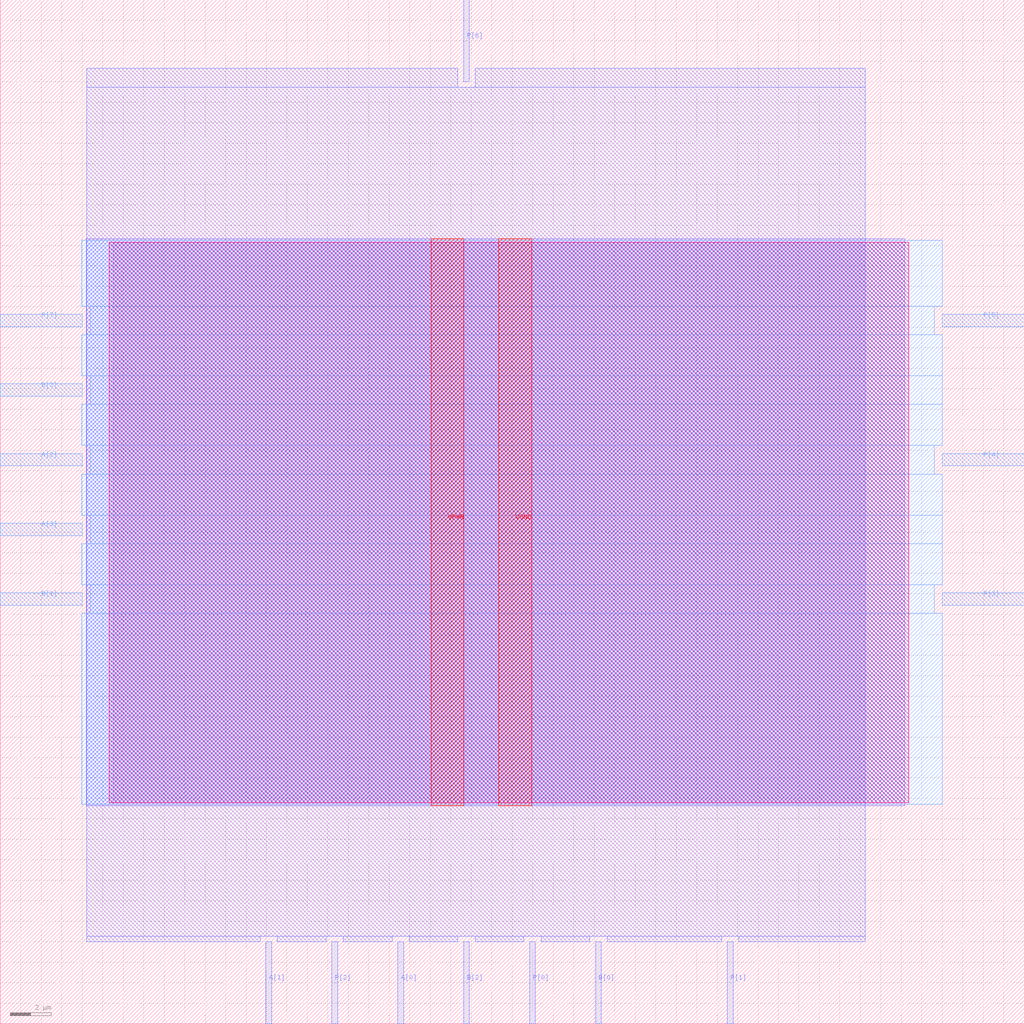
<source format=lef>
VERSION 5.7 ;
  NOWIREEXTENSIONATPIN ON ;
  DIVIDERCHAR "/" ;
  BUSBITCHARS "[]" ;
MACRO mult4_SarsaNada_e6_SarsaNStepsRuido_e9_SarsaNStepsRuido_e9_SARSA_RUIDO_e9
  CLASS BLOCK ;
  FOREIGN mult4_SarsaNada_e6_SarsaNStepsRuido_e9_SarsaNStepsRuido_e9_SARSA_RUIDO_e9 ;
  ORIGIN 0.000 0.000 ;
  SIZE 50.000 BY 50.000 ;
  PIN A[0]
    DIRECTION INPUT ;
    USE SIGNAL ;
    ANTENNAGATEAREA 0.196500 ;
    PORT
      LAYER met2 ;
        RECT 19.410 0.000 19.690 4.000 ;
    END
  END A[0]
  PIN A[1]
    DIRECTION INPUT ;
    USE SIGNAL ;
    ANTENNAGATEAREA 0.196500 ;
    PORT
      LAYER met2 ;
        RECT 12.970 0.000 13.250 4.000 ;
    END
  END A[1]
  PIN A[2]
    DIRECTION INPUT ;
    USE SIGNAL ;
    ANTENNAGATEAREA 0.213000 ;
    PORT
      LAYER met3 ;
        RECT 0.000 27.240 4.000 27.840 ;
    END
  END A[2]
  PIN A[3]
    DIRECTION INPUT ;
    USE SIGNAL ;
    ANTENNAGATEAREA 0.196500 ;
    PORT
      LAYER met3 ;
        RECT 0.000 23.840 4.000 24.440 ;
    END
  END A[3]
  PIN B[0]
    DIRECTION INPUT ;
    USE SIGNAL ;
    ANTENNAGATEAREA 0.126000 ;
    PORT
      LAYER met2 ;
        RECT 29.070 0.000 29.350 4.000 ;
    END
  END B[0]
  PIN B[1]
    DIRECTION INPUT ;
    USE SIGNAL ;
    ANTENNAGATEAREA 0.213000 ;
    PORT
      LAYER met3 ;
        RECT 0.000 20.440 4.000 21.040 ;
    END
  END B[1]
  PIN B[2]
    DIRECTION INPUT ;
    USE SIGNAL ;
    ANTENNAGATEAREA 0.213000 ;
    PORT
      LAYER met2 ;
        RECT 22.630 0.000 22.910 4.000 ;
    END
  END B[2]
  PIN B[3]
    DIRECTION INPUT ;
    USE SIGNAL ;
    ANTENNAGATEAREA 0.213000 ;
    PORT
      LAYER met3 ;
        RECT 0.000 30.640 4.000 31.240 ;
    END
  END B[3]
  PIN P[0]
    DIRECTION OUTPUT ;
    USE SIGNAL ;
    ANTENNADIFFAREA 0.445500 ;
    PORT
      LAYER met2 ;
        RECT 25.850 0.000 26.130 4.000 ;
    END
  END P[0]
  PIN P[1]
    DIRECTION OUTPUT ;
    USE SIGNAL ;
    ANTENNADIFFAREA 0.445500 ;
    PORT
      LAYER met2 ;
        RECT 35.510 0.000 35.790 4.000 ;
    END
  END P[1]
  PIN P[2]
    DIRECTION OUTPUT ;
    USE SIGNAL ;
    ANTENNADIFFAREA 0.445500 ;
    PORT
      LAYER met2 ;
        RECT 16.190 0.000 16.470 4.000 ;
    END
  END P[2]
  PIN P[3]
    DIRECTION OUTPUT ;
    USE SIGNAL ;
    ANTENNADIFFAREA 0.445500 ;
    PORT
      LAYER met3 ;
        RECT 46.000 20.440 50.000 21.040 ;
    END
  END P[3]
  PIN P[4]
    DIRECTION OUTPUT ;
    USE SIGNAL ;
    ANTENNADIFFAREA 0.445500 ;
    PORT
      LAYER met3 ;
        RECT 46.000 27.240 50.000 27.840 ;
    END
  END P[4]
  PIN P[5]
    DIRECTION OUTPUT ;
    USE SIGNAL ;
    ANTENNADIFFAREA 0.445500 ;
    PORT
      LAYER met3 ;
        RECT 46.000 34.040 50.000 34.640 ;
    END
  END P[5]
  PIN P[6]
    DIRECTION OUTPUT ;
    USE SIGNAL ;
    ANTENNADIFFAREA 0.445500 ;
    PORT
      LAYER met2 ;
        RECT 22.630 46.000 22.910 50.000 ;
    END
  END P[6]
  PIN P[7]
    DIRECTION OUTPUT ;
    USE SIGNAL ;
    ANTENNADIFFAREA 0.445500 ;
    PORT
      LAYER met3 ;
        RECT 0.000 34.040 4.000 34.640 ;
    END
  END P[7]
  PIN VGND
    DIRECTION INOUT ;
    USE GROUND ;
    PORT
      LAYER met4 ;
        RECT 24.340 10.640 25.940 38.320 ;
    END
  END VGND
  PIN VPWR
    DIRECTION INOUT ;
    USE POWER ;
    PORT
      LAYER met4 ;
        RECT 21.040 10.640 22.640 38.320 ;
    END
  END VPWR
  OBS
      LAYER nwell ;
        RECT 5.330 10.795 44.350 38.165 ;
      LAYER li1 ;
        RECT 5.520 10.795 44.160 38.165 ;
      LAYER met1 ;
        RECT 4.210 10.640 44.160 38.320 ;
      LAYER met2 ;
        RECT 4.230 45.720 22.350 46.650 ;
        RECT 23.190 45.720 42.230 46.650 ;
        RECT 4.230 4.280 42.230 45.720 ;
        RECT 4.230 4.000 12.690 4.280 ;
        RECT 13.530 4.000 15.910 4.280 ;
        RECT 16.750 4.000 19.130 4.280 ;
        RECT 19.970 4.000 22.350 4.280 ;
        RECT 23.190 4.000 25.570 4.280 ;
        RECT 26.410 4.000 28.790 4.280 ;
        RECT 29.630 4.000 35.230 4.280 ;
        RECT 36.070 4.000 42.230 4.280 ;
      LAYER met3 ;
        RECT 3.990 35.040 46.000 38.245 ;
        RECT 4.400 33.640 45.600 35.040 ;
        RECT 3.990 31.640 46.000 33.640 ;
        RECT 4.400 30.240 46.000 31.640 ;
        RECT 3.990 28.240 46.000 30.240 ;
        RECT 4.400 26.840 45.600 28.240 ;
        RECT 3.990 24.840 46.000 26.840 ;
        RECT 4.400 23.440 46.000 24.840 ;
        RECT 3.990 21.440 46.000 23.440 ;
        RECT 4.400 20.040 45.600 21.440 ;
        RECT 3.990 10.715 46.000 20.040 ;
  END
END mult4_SarsaNada_e6_SarsaNStepsRuido_e9_SarsaNStepsRuido_e9_SARSA_RUIDO_e9
END LIBRARY


</source>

☆ ☆ ☆ ☆

ABOUT THIS TASK =>
Each record should be written out exactly, and each image should be omitted.

TASK RESULT =>
<source format=lef>
VERSION 5.7 ;
  NOWIREEXTENSIONATPIN ON ;
  DIVIDERCHAR "/" ;
  BUSBITCHARS "[]" ;
MACRO mult4_SarsaNada_e6_SarsaNStepsRuido_e9_SarsaNStepsRuido_e9_SARSA_RUIDO_e9
  CLASS BLOCK ;
  FOREIGN mult4_SarsaNada_e6_SarsaNStepsRuido_e9_SarsaNStepsRuido_e9_SARSA_RUIDO_e9 ;
  ORIGIN 0.000 0.000 ;
  SIZE 50.000 BY 50.000 ;
  PIN A[0]
    DIRECTION INPUT ;
    USE SIGNAL ;
    ANTENNAGATEAREA 0.196500 ;
    PORT
      LAYER met2 ;
        RECT 19.410 0.000 19.690 4.000 ;
    END
  END A[0]
  PIN A[1]
    DIRECTION INPUT ;
    USE SIGNAL ;
    ANTENNAGATEAREA 0.196500 ;
    PORT
      LAYER met2 ;
        RECT 12.970 0.000 13.250 4.000 ;
    END
  END A[1]
  PIN A[2]
    DIRECTION INPUT ;
    USE SIGNAL ;
    ANTENNAGATEAREA 0.213000 ;
    PORT
      LAYER met3 ;
        RECT 0.000 27.240 4.000 27.840 ;
    END
  END A[2]
  PIN A[3]
    DIRECTION INPUT ;
    USE SIGNAL ;
    ANTENNAGATEAREA 0.196500 ;
    PORT
      LAYER met3 ;
        RECT 0.000 23.840 4.000 24.440 ;
    END
  END A[3]
  PIN B[0]
    DIRECTION INPUT ;
    USE SIGNAL ;
    ANTENNAGATEAREA 0.126000 ;
    PORT
      LAYER met2 ;
        RECT 29.070 0.000 29.350 4.000 ;
    END
  END B[0]
  PIN B[1]
    DIRECTION INPUT ;
    USE SIGNAL ;
    ANTENNAGATEAREA 0.213000 ;
    PORT
      LAYER met3 ;
        RECT 0.000 20.440 4.000 21.040 ;
    END
  END B[1]
  PIN B[2]
    DIRECTION INPUT ;
    USE SIGNAL ;
    ANTENNAGATEAREA 0.213000 ;
    PORT
      LAYER met2 ;
        RECT 22.630 0.000 22.910 4.000 ;
    END
  END B[2]
  PIN B[3]
    DIRECTION INPUT ;
    USE SIGNAL ;
    ANTENNAGATEAREA 0.213000 ;
    PORT
      LAYER met3 ;
        RECT 0.000 30.640 4.000 31.240 ;
    END
  END B[3]
  PIN P[0]
    DIRECTION OUTPUT ;
    USE SIGNAL ;
    ANTENNADIFFAREA 0.445500 ;
    PORT
      LAYER met2 ;
        RECT 25.850 0.000 26.130 4.000 ;
    END
  END P[0]
  PIN P[1]
    DIRECTION OUTPUT ;
    USE SIGNAL ;
    ANTENNADIFFAREA 0.445500 ;
    PORT
      LAYER met2 ;
        RECT 35.510 0.000 35.790 4.000 ;
    END
  END P[1]
  PIN P[2]
    DIRECTION OUTPUT ;
    USE SIGNAL ;
    ANTENNADIFFAREA 0.445500 ;
    PORT
      LAYER met2 ;
        RECT 16.190 0.000 16.470 4.000 ;
    END
  END P[2]
  PIN P[3]
    DIRECTION OUTPUT ;
    USE SIGNAL ;
    ANTENNADIFFAREA 0.445500 ;
    PORT
      LAYER met3 ;
        RECT 46.000 20.440 50.000 21.040 ;
    END
  END P[3]
  PIN P[4]
    DIRECTION OUTPUT ;
    USE SIGNAL ;
    ANTENNADIFFAREA 0.445500 ;
    PORT
      LAYER met3 ;
        RECT 46.000 27.240 50.000 27.840 ;
    END
  END P[4]
  PIN P[5]
    DIRECTION OUTPUT ;
    USE SIGNAL ;
    ANTENNADIFFAREA 0.445500 ;
    PORT
      LAYER met3 ;
        RECT 46.000 34.040 50.000 34.640 ;
    END
  END P[5]
  PIN P[6]
    DIRECTION OUTPUT ;
    USE SIGNAL ;
    ANTENNADIFFAREA 0.445500 ;
    PORT
      LAYER met2 ;
        RECT 22.630 46.000 22.910 50.000 ;
    END
  END P[6]
  PIN P[7]
    DIRECTION OUTPUT ;
    USE SIGNAL ;
    ANTENNADIFFAREA 0.445500 ;
    PORT
      LAYER met3 ;
        RECT 0.000 34.040 4.000 34.640 ;
    END
  END P[7]
  PIN VGND
    DIRECTION INOUT ;
    USE GROUND ;
    PORT
      LAYER met4 ;
        RECT 24.340 10.640 25.940 38.320 ;
    END
  END VGND
  PIN VPWR
    DIRECTION INOUT ;
    USE POWER ;
    PORT
      LAYER met4 ;
        RECT 21.040 10.640 22.640 38.320 ;
    END
  END VPWR
  OBS
      LAYER nwell ;
        RECT 5.330 10.795 44.350 38.165 ;
      LAYER li1 ;
        RECT 5.520 10.795 44.160 38.165 ;
      LAYER met1 ;
        RECT 4.210 10.640 44.160 38.320 ;
      LAYER met2 ;
        RECT 4.230 45.720 22.350 46.650 ;
        RECT 23.190 45.720 42.230 46.650 ;
        RECT 4.230 4.280 42.230 45.720 ;
        RECT 4.230 4.000 12.690 4.280 ;
        RECT 13.530 4.000 15.910 4.280 ;
        RECT 16.750 4.000 19.130 4.280 ;
        RECT 19.970 4.000 22.350 4.280 ;
        RECT 23.190 4.000 25.570 4.280 ;
        RECT 26.410 4.000 28.790 4.280 ;
        RECT 29.630 4.000 35.230 4.280 ;
        RECT 36.070 4.000 42.230 4.280 ;
      LAYER met3 ;
        RECT 3.990 35.040 46.000 38.245 ;
        RECT 4.400 33.640 45.600 35.040 ;
        RECT 3.990 31.640 46.000 33.640 ;
        RECT 4.400 30.240 46.000 31.640 ;
        RECT 3.990 28.240 46.000 30.240 ;
        RECT 4.400 26.840 45.600 28.240 ;
        RECT 3.990 24.840 46.000 26.840 ;
        RECT 4.400 23.440 46.000 24.840 ;
        RECT 3.990 21.440 46.000 23.440 ;
        RECT 4.400 20.040 45.600 21.440 ;
        RECT 3.990 10.715 46.000 20.040 ;
  END
END mult4_SarsaNada_e6_SarsaNStepsRuido_e9_SarsaNStepsRuido_e9_SARSA_RUIDO_e9
END LIBRARY


</source>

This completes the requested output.